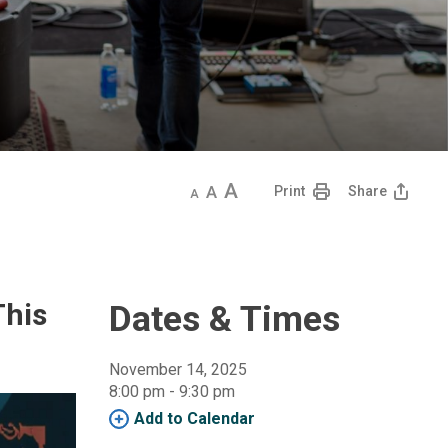
Decrease
Default
Increase
Print
Share
text
text
text
size
size
size
This
Dates & Times
November 14, 2025
8:00 pm - 9:30 pm 
Add to Calendar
☆ ☆ ☆
Output the records verbatim without pictures.

Decrease
Default
Increase
Print
Share
text
text
text
size
size
size
This
Dates & Times
November 14, 2025
8:00 pm - 9:30 pm 
Add to Calendar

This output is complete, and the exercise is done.